• _DOCUMENT EXTRACT_:
New-York Historical Society and El Museo del Barrio Join Forces for
Nueva York (1613 – 1945): the First Exhibition to Explore Centuries of
Interaction Between New York City and the Spanish-Speaking World
Multimedia Exhibition Will Open September 17, 2010, Organized with the
Collaboration of Pulitzer Prize-Winning Historian Mike Wallace
NEW YORK, NY, September 14, 2010 – In an unprecedented collaboration,
the New-York Historical Society and El Museo del Barrio will present
Nueva York (1613-1945), the first museum exhibition to explore how New
York’s long and deep involvement with Spain and Latin America has
affected virtually every aspect of the city’s development, from
commerce, manufacturing and transportation to communications,
entertainment and the arts.
Organized by the two institutions, Nueva York will be on view from
September 17, 2010, through January 9, 2011, at El Museo del Barrio,
1230 Fifth Avenue (at 104th Street), while the New-York Historical
Society’s landmark building on Central Park West undergoes a $60
million architectural renovation. The project team has been directed
by chief curator Marci Reaven of City Lore and chief historian Mike
Wallace, Distinguished Professor of History at the City University of
New York and Pulitzer Prize-winning co-author of Gotham.

• _LIST OF TASKS_:
a) Reproduce the part of the exhibition announcement between "Organized by the" and "co-author of Gotham.", inclusive.
b) Transcribe the rows below between the lines holding "Uno de cada cinco" and "nachhaltiges Upcycling-Projekt", inclusive, and leave the pictures out of your answer.

• _SUPPLIED RECORDS_:
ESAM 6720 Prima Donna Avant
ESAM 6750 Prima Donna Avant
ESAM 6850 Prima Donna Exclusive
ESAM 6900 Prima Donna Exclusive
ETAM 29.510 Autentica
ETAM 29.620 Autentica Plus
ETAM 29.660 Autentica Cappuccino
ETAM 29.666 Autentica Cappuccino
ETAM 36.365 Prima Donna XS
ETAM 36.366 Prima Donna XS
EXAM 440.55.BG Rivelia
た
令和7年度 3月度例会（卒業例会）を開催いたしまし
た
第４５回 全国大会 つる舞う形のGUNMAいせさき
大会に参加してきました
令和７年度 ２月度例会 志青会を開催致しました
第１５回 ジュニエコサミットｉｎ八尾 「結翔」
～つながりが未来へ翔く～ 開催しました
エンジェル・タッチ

==

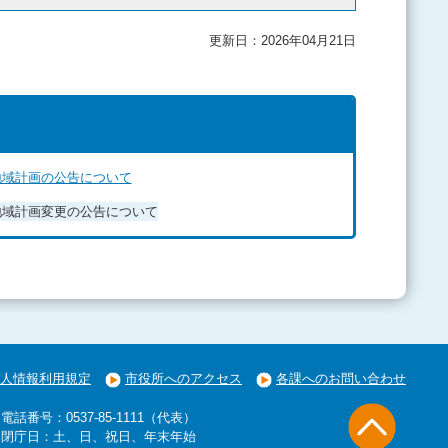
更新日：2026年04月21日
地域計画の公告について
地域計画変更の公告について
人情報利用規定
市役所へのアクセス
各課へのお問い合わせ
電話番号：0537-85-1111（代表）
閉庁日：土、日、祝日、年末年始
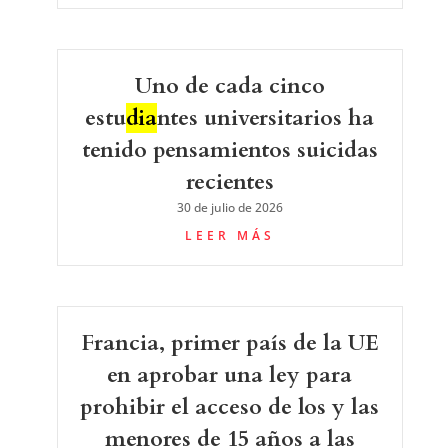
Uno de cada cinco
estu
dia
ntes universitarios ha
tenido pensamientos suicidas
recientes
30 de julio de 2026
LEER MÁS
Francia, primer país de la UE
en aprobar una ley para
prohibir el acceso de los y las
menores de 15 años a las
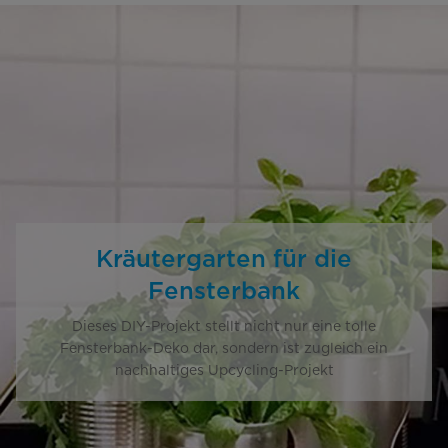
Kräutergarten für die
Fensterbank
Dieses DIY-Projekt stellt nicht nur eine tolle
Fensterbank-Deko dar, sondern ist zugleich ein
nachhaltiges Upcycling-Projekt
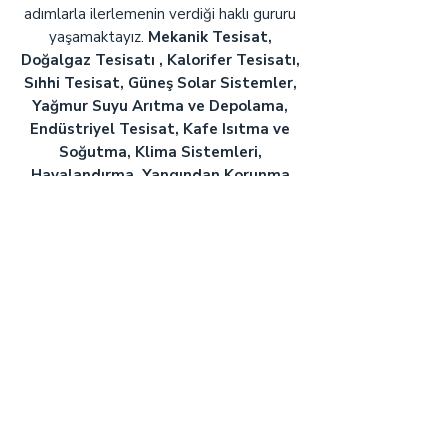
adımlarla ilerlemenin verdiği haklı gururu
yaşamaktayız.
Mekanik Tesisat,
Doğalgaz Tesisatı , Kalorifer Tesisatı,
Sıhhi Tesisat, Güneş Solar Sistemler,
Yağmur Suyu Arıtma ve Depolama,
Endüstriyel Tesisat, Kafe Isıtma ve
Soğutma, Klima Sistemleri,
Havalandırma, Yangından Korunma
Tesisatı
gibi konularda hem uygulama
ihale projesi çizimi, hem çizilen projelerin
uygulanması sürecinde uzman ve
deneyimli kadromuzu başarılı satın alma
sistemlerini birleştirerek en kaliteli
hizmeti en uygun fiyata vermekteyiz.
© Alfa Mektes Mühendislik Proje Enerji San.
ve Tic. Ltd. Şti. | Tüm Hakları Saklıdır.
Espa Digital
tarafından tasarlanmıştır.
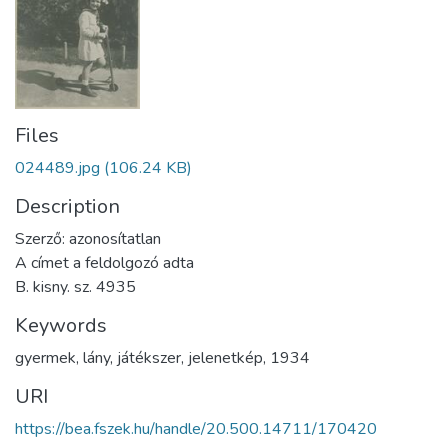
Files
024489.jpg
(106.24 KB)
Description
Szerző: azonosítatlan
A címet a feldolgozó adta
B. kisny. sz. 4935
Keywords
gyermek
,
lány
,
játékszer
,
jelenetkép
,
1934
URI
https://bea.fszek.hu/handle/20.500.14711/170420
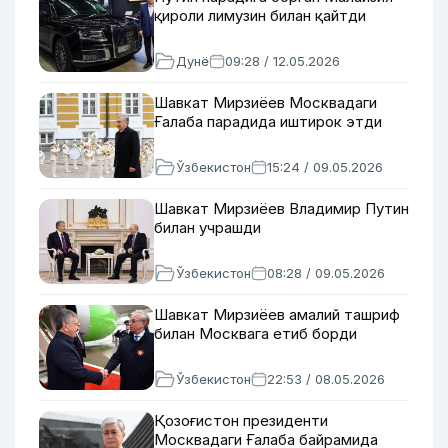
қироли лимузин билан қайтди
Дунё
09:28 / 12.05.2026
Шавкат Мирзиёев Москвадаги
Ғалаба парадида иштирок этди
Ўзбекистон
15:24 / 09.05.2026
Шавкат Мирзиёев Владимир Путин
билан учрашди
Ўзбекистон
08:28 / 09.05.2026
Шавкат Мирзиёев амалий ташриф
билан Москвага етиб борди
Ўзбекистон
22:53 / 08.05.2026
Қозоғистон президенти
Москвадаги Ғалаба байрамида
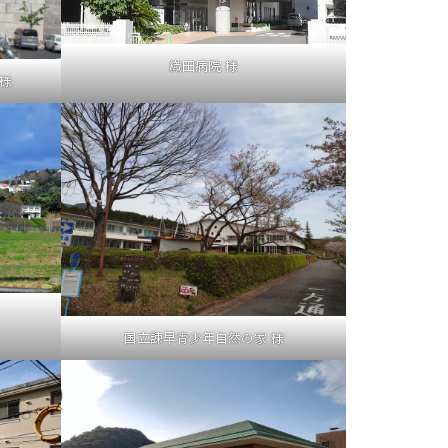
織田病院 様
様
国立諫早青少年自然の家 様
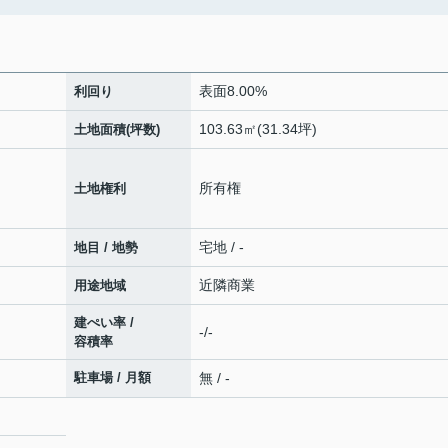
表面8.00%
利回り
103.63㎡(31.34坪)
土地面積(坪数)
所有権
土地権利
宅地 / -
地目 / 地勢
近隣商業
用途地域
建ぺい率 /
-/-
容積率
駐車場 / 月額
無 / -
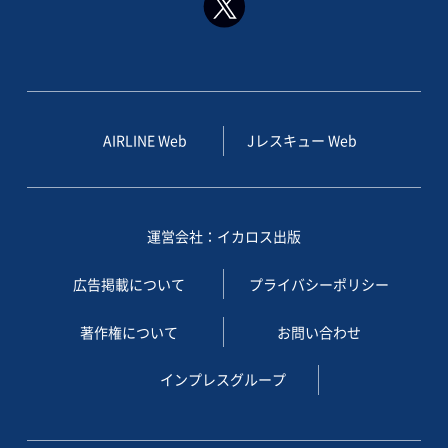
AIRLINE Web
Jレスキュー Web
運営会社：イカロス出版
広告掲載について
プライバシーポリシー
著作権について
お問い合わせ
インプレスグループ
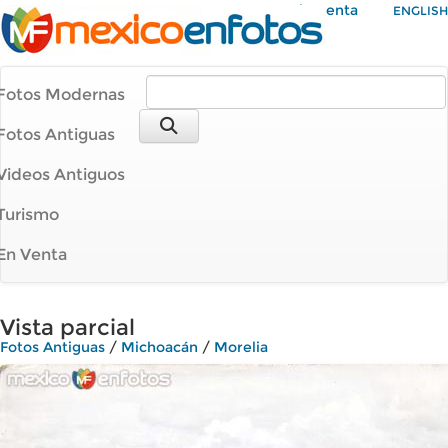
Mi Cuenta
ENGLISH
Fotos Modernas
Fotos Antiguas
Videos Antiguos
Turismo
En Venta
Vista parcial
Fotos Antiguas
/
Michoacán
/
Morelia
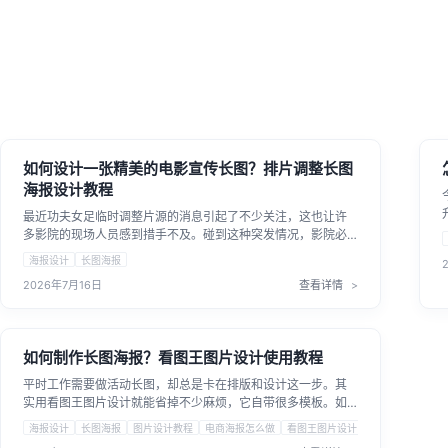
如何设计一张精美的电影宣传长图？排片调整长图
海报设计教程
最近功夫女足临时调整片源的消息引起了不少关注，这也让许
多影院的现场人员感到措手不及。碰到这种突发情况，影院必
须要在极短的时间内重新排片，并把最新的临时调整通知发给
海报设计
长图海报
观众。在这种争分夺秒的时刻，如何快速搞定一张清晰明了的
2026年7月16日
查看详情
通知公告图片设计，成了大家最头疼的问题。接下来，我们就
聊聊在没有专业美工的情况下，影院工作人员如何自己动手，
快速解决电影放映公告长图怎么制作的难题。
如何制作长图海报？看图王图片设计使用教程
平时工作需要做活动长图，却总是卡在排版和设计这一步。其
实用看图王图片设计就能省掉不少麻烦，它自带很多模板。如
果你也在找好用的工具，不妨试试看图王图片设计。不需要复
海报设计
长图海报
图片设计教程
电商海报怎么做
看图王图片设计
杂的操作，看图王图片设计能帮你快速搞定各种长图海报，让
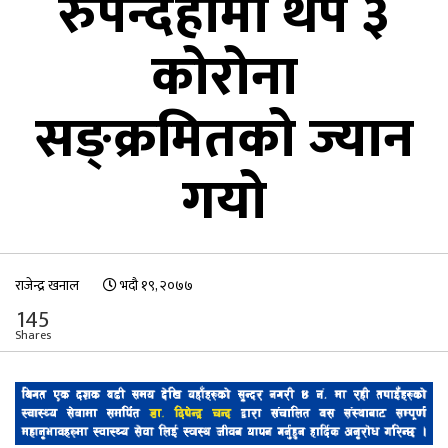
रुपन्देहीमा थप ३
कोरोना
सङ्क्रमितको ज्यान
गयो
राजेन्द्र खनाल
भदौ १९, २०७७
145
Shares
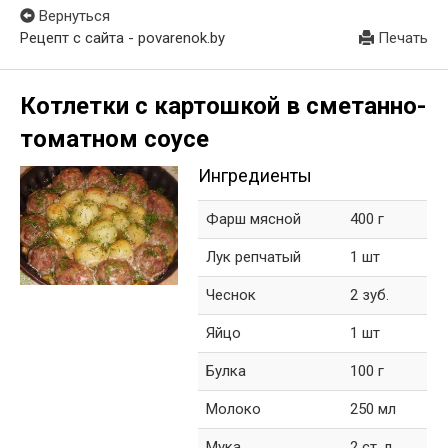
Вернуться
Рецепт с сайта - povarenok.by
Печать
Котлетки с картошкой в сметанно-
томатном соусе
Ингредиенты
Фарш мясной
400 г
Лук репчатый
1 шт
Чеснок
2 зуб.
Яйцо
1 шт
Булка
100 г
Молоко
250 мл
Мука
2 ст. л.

==

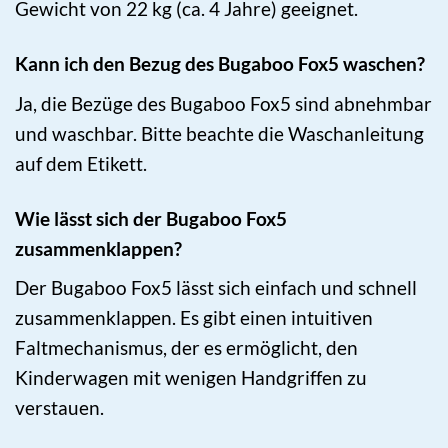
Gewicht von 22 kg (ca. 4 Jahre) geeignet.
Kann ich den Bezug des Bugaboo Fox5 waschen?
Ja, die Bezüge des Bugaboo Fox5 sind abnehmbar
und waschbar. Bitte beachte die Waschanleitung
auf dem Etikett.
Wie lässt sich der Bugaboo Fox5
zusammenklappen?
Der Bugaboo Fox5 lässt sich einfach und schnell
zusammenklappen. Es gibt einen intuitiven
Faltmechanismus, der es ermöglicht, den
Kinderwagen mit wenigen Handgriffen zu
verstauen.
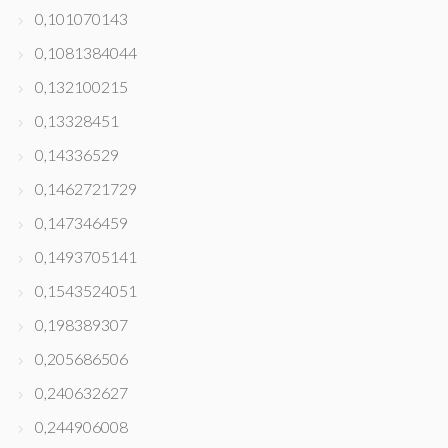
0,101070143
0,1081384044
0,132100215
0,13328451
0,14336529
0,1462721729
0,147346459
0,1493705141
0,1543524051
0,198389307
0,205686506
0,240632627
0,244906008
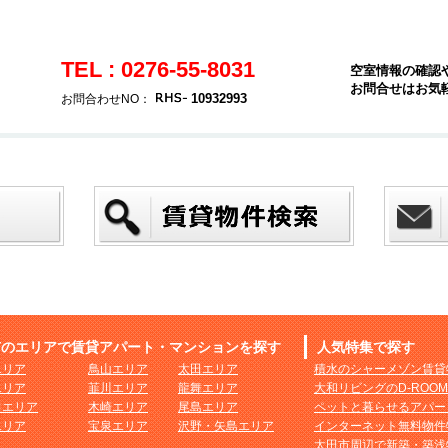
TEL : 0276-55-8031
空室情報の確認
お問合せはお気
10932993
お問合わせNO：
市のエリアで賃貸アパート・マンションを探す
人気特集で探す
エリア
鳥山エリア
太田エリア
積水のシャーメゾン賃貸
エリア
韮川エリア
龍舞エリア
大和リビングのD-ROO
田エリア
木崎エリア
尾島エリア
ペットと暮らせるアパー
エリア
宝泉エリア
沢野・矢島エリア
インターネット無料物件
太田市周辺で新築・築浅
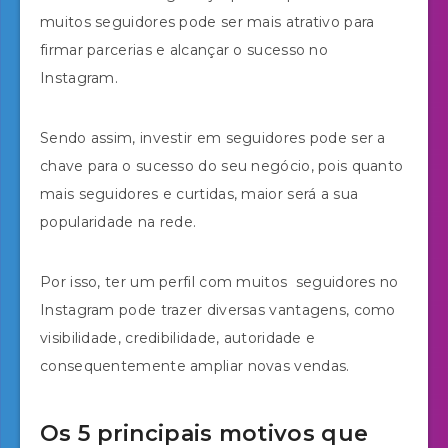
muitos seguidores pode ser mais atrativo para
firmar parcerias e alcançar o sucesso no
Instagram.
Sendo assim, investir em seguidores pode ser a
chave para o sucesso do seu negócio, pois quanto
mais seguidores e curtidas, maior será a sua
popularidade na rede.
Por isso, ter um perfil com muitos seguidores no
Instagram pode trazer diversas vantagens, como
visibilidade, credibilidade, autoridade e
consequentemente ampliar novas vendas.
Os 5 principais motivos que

• _TASK SOLUTIONS_:
a)
Organized by the two institutions, Nueva York will be on view from
September 17, 2010, through January 9, 2011, at El Museo del Barrio,
1230 Fifth Avenue (at 104th Street), while the New-York Historical
Society’s landmark building on Central Park West undergoes a $60
million architectural renovation. The project team has been directed
by chief curator Marci Reaven of City Lore and chief historian Mike
Wallace, Distinguished Professor of History at the City University of
New York and Pulitzer Prize-winning co-author of Gotham.

b)
Uno de cada cinco
estu
dia
ntes universitarios ha
tenido pensamientos suicidas
recientes
30 de julio de 2026
LEER MÁS
Francia, primer país de la UE
en aprobar una ley para
prohibir el acceso de los y las
menores de 15 años a las
Kräutergarten für die
Fensterbank
Dieses DIY-Projekt stellt nicht nur eine tolle
Fensterbank-Deko dar, sondern ist zugleich ein
nachhaltiges Upcycling-Projekt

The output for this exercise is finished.